L’alerte est mondiale. Selon une vaste étude publiée dans la revue médicale The Lancet, le nombre de personnes souffrant de troubles mentaux a presque doublé en un peu plus de trois décennies. En 2023, près de 1,17 milliard de personnes vivaient avec au moins un trouble psychique, faisant de la santé mentale l’un des plus grands défis sanitaires contemporains.
Réalisée dans le cadre du programme international Global Burden of Disease Study (GBD 2023), cette analyse couvre 204 pays et territoires entre 1990 et 2023. Les chercheurs ont étudié douze troubles mentaux, parmi lesquels la dépression, l’anxiété, la schizophrénie, les troubles bipolaires, les troubles du comportement alimentaire ou encore l’autisme.
Les résultats montrent une progression spectaculaire de la charge mondiale des maladies mentales. Le nombre de cas a augmenté de 95,5 % depuis 1990, tandis que la prévalence standardisée selon l’âge a progressé de plus de 24 %. Les troubles anxieux et la dépression majeure figurent parmi les pathologies ayant connu les hausses les plus marquées.
Autre constat préoccupant : les troubles mentaux sont désormais la première cause mondiale d’années vécues avec un handicap. En 2023, ils représentaient 17,3 % de l’ensemble des incapacités dans le monde. Plus largement, ils sont devenus la cinquième cause mondiale de perte de santé globale, alors qu’ils n’occupaient que la douzième place en 1990.
L’étude révèle également d’importantes disparités selon l’âge et le sexe. Les femmes présentent des taux plus élevés de charge mentale que les hommes, tandis que les adolescents de 15 à 19 ans apparaissent comme la tranche d’âge la plus touchée. Les chercheurs soulignent que cette vulnérabilité des jeunes s’est accentuée dans le contexte post-pandémie de Covid-19, marqué par l’isolement social, l’anxiété et les difficultés économiques.

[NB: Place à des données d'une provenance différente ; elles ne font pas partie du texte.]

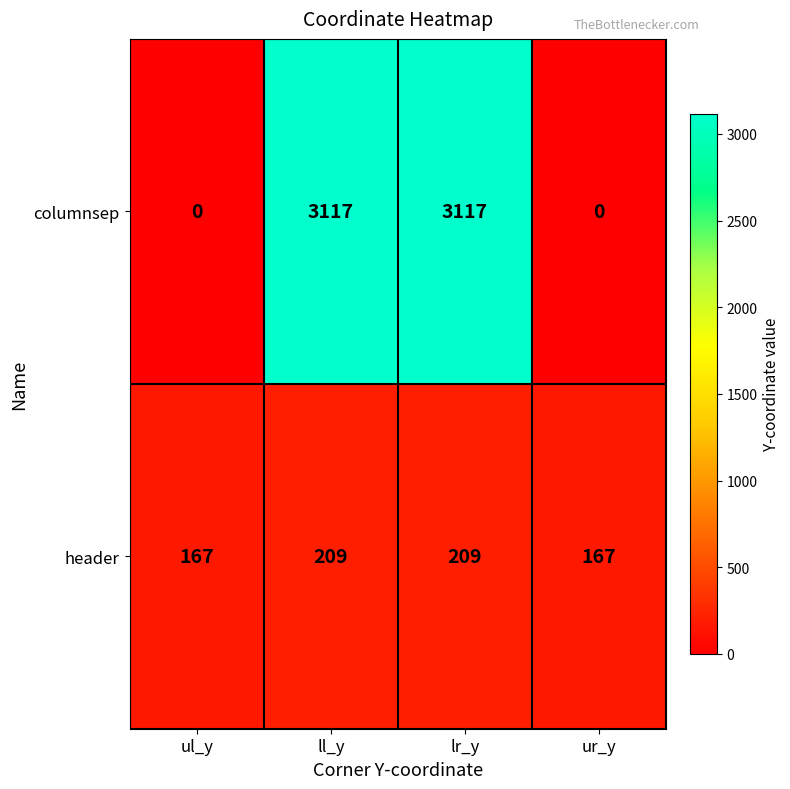

What is the average value of the header series?

188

Les pays à revenu élevé ne sont pas épargnés. Les taux de troubles mentaux les plus importants ont été observés dans plusieurs États européens, notamment aux Pays-Bas, tandis que les pays à revenu faible ou intermédiaire souffrent surtout d’un manque criant de structures de dépistage et de prise en charge.
Les auteurs de l’étude appellent à un changement profond des politiques publiques en matière de santé mentale. Ils plaident pour des systèmes de surveillance plus efficaces, un accès élargi aux soins psychologiques et psychiatriques, ainsi que des stratégies de prévention ciblées selon l’âge, le sexe et les réalités sociales de chaque pays.
Pour les chercheurs, la santé mentale ne peut plus être considérée comme une question secondaire. « Répondre aux besoins mondiaux en santé mentale est une obligation, pas un choix », conclut l’étude, qui estime que l’ampleur du phénomène exige désormais une mobilisation internationale comparable à celle déployée contre les grandes maladies chroniques.